Reading text:

· · · · · · ·

As a kid, he’d have never thought to pursue a fight like that. Not so soon anyway. Shy and uncomfortable among groups of people, Groves’ earliest memory of his time at Dale Youth ABC was seeing the other boys shake hands and finding this, the handshake between boys, the most peculiar sight in the world. Kids, as far as he was aware, didn’t shake hands.
“I didn’t come out of my shell at Dale (Youth, ABC) until I was probably 15,” he said. “I went there for three or four years before anybody really spoke to me or had any idea what I was about. And that was all my choice. I had maybe one fight at school and that was more of a squabble. I think, on the whole, the other kids respected me. I was also cautious and knew not to upset the wrong sort of kid. I was always thinking and strategising.
“The kids that get in fights all the time are the ones that operate purely on emotion. They don’t think things through all that much.

· · · · · · ·

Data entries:
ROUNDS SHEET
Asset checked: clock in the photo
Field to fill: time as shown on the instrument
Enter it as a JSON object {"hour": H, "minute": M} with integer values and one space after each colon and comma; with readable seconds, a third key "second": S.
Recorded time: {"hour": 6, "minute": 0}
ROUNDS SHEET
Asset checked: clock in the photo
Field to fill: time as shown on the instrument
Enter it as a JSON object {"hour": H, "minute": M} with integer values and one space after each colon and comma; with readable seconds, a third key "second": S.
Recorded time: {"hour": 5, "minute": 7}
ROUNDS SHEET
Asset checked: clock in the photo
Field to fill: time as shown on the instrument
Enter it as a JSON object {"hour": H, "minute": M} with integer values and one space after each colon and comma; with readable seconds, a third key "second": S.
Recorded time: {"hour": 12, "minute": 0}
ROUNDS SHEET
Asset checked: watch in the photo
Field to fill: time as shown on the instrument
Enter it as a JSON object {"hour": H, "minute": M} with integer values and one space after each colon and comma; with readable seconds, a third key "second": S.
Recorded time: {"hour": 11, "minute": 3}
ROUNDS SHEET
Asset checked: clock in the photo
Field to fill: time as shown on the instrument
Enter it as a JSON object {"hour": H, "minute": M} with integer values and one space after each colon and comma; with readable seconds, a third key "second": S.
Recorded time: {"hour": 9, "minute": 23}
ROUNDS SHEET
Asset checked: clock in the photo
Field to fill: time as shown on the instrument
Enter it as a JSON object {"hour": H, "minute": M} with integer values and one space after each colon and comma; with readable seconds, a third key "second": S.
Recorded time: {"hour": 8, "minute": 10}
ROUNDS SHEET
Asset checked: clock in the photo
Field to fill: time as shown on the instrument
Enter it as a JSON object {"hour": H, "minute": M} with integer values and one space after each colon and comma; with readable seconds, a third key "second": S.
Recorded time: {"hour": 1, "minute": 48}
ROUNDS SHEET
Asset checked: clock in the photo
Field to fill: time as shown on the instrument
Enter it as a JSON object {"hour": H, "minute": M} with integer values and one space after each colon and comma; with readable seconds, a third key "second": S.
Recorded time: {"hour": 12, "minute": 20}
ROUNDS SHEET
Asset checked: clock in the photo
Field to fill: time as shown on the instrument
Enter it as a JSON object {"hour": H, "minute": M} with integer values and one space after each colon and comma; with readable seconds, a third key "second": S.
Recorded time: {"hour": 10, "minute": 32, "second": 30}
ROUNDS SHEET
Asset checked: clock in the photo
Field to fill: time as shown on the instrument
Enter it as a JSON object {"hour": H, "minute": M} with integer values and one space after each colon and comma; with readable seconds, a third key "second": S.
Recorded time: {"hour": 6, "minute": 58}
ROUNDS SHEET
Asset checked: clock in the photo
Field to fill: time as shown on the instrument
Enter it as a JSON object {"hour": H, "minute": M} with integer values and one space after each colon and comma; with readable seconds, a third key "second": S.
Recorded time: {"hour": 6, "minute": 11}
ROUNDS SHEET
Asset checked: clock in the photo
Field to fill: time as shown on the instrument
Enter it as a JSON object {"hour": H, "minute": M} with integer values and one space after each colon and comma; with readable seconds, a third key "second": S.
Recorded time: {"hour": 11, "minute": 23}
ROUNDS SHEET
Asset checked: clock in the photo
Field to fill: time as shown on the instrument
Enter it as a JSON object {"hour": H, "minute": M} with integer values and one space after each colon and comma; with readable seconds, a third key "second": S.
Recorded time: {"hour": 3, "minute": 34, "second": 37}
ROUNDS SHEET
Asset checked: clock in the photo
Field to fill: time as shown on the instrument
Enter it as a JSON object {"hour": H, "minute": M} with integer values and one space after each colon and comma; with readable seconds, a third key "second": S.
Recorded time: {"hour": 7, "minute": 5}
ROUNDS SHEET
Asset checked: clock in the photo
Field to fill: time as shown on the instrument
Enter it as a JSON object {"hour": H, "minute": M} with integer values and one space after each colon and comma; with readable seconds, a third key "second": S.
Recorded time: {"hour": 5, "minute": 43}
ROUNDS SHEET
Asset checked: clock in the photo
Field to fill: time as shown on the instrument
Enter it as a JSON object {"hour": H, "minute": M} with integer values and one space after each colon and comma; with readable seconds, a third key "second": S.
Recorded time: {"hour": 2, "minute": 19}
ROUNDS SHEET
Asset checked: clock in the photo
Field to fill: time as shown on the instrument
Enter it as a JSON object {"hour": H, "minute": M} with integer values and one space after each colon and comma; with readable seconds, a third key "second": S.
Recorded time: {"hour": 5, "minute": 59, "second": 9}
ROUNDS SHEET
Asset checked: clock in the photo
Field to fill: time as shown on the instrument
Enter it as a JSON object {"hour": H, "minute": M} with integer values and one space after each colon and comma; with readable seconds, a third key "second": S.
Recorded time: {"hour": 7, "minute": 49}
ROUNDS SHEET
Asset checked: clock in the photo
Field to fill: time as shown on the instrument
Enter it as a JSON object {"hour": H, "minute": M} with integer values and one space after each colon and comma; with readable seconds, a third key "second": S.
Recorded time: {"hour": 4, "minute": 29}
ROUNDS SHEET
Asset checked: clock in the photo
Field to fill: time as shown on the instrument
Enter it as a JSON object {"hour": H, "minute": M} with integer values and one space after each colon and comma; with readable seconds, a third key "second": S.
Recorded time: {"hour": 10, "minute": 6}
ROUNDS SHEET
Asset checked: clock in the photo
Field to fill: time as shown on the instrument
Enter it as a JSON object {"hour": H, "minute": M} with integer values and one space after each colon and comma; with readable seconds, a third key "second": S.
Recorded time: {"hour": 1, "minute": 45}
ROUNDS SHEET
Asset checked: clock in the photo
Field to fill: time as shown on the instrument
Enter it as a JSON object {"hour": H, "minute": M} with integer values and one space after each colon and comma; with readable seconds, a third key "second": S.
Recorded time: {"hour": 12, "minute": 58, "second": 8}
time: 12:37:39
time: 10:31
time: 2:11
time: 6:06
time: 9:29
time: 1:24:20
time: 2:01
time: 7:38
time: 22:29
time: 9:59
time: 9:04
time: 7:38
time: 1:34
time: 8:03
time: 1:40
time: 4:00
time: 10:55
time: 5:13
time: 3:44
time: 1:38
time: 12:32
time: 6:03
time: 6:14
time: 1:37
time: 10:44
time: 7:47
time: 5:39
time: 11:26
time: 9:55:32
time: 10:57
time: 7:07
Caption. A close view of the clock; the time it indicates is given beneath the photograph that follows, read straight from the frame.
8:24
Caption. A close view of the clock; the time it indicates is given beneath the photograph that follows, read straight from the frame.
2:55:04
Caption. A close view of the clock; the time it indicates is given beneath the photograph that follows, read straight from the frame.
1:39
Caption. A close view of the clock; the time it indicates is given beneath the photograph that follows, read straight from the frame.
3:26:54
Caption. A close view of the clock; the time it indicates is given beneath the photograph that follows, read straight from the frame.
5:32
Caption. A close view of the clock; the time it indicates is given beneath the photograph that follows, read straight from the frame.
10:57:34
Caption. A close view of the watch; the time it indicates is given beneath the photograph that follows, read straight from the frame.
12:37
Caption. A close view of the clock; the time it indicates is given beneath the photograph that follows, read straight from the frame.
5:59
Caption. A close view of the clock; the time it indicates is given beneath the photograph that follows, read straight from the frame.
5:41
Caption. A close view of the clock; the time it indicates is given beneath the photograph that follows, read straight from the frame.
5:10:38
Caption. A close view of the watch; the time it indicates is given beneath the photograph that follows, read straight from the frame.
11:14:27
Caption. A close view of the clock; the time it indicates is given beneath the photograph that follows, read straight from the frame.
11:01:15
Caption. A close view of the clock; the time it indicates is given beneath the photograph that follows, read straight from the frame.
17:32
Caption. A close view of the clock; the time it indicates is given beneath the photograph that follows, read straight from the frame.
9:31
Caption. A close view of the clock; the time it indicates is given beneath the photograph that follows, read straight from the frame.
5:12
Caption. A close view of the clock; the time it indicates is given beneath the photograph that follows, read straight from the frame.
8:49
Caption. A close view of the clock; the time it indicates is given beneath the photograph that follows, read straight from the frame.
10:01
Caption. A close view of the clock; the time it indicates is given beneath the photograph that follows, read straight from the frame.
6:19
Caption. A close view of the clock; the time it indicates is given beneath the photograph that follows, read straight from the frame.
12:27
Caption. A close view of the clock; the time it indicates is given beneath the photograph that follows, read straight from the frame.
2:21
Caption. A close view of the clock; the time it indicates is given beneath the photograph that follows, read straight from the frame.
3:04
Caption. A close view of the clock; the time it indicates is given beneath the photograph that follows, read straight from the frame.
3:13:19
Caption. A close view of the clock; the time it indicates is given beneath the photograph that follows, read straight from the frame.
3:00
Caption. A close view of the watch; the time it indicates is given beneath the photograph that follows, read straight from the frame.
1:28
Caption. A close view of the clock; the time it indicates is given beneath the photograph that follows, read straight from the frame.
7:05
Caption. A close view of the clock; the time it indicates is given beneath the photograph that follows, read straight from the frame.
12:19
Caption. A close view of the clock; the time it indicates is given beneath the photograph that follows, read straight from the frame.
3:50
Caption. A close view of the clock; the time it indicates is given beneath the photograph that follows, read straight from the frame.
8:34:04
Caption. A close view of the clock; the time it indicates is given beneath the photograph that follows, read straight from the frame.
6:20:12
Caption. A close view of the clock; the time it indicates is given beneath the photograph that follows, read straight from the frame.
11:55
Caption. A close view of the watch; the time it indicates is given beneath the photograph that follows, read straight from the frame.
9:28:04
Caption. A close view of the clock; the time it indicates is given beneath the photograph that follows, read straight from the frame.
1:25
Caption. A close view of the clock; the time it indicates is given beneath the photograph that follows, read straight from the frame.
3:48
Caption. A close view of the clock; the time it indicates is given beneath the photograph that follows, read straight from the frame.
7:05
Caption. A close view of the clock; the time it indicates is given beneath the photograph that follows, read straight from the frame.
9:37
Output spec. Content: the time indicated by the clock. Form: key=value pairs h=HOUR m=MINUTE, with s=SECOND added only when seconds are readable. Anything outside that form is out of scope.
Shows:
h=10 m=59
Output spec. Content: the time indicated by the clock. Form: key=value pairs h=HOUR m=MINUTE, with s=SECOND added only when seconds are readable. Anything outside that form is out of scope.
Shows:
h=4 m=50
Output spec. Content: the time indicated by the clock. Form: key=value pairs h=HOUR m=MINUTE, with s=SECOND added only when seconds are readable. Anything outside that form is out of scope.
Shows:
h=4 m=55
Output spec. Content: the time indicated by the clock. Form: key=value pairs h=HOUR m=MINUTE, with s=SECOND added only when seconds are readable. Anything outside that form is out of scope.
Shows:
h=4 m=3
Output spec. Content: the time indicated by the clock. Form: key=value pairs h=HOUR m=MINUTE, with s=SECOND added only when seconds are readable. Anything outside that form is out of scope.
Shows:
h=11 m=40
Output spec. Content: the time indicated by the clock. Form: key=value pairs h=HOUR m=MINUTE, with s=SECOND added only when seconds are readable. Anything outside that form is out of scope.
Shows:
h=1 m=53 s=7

· · · · · · ·

Stated exercise A:
Reproduce the part of the passage about Groves between "As a kid, he’d" and "didn’t shake hands.", inclusive.
Stated exercise B:
Answer these questions using the passage about Groves:
(i) What was Groves' earliest memory of his time at Dale Youth ABC?
(ii) Until about what age did he say he stayed in his shell at Dale?
(iii) What does he say the kids who fight all the time operate on?
Stated exercise C:
Continue the passage about Groves from where it ends.
This data has no connection to the passage about Groves.

Result A:
As a kid, he’d have never thought to pursue a fight like that. Not so soon anyway. Shy and uncomfortable among groups of people, Groves’ earliest memory of his time at Dale Youth ABC was seeing the other boys shake hands and finding this, the handshake between boys, the most peculiar sight in the world. Kids, as far as he was aware, didn’t shake hands.

Result B:
(i) Seeing the other boys shake hands, which he found the most peculiar sight in the world.
(ii) Probably 15.
(iii) Purely on emotion.

Result C:
“I was different, though. Even if I felt I had the measure of a kid, I was always worried about how many brothers or cousins he might have waiting outside the school grounds at the end of the day.”
He’s all grown up now, of course. Grown up in a boy to man sense, but also grown up as a prizefighter and businessman. At 30, his mind is his own, no longer moulded by older statesmen, and his thought process seems streamlined, centring less on legacy and more on providing for his family.
Perfection, he now realises, was unobtainable, an unrealistic goal. Yet the WBA super-middleweight title around his waist – a token of perseverance, of never giving up – is wonderfully real. It offers additional challenges to think about; it makes it easier to not think about setbacks.
Best of all, the arduous journey required to come to this realisation – the ups and downs, the joy and tragedy – seems to have helped form a mindset as strong as any fighter in Britain.
“I don’t believe in luck, in that you’ve either got it or you haven’t, but some things work out for you and some things don’t,” Groves said, five years before beating Fedor Chudinov to become a world champion. “I try not to dwell on bad things or curse my bad luck. I think there’s an energy, not like karma or an aura, but something different, that travels along with us through life and you can influence that energy depending on whether you’re a positive or negative person.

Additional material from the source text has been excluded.